In duplicating the lines below, keep every word unchanged and drop the pictures.

=== Records for this task ===

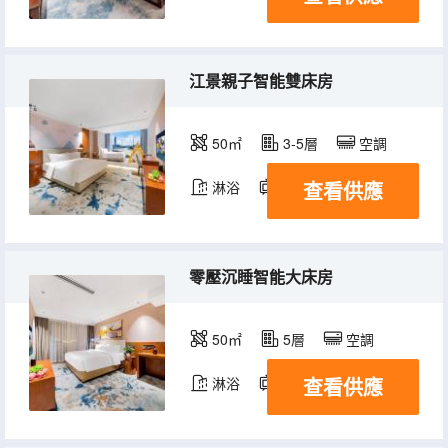
江景親子智能雙床房
50㎡
3-5層
空調
查看供應
淋浴
電視機
零壓沉睡智能大床房
50㎡
5層
空調
查看供應
淋浴
電視機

===

## Solution to this task
江景親子智能雙床房
50㎡
3-5層
空調
查看供應
淋浴
電視機
零壓沉睡智能大床房
50㎡
5層
空調
查看供應
淋浴
電視機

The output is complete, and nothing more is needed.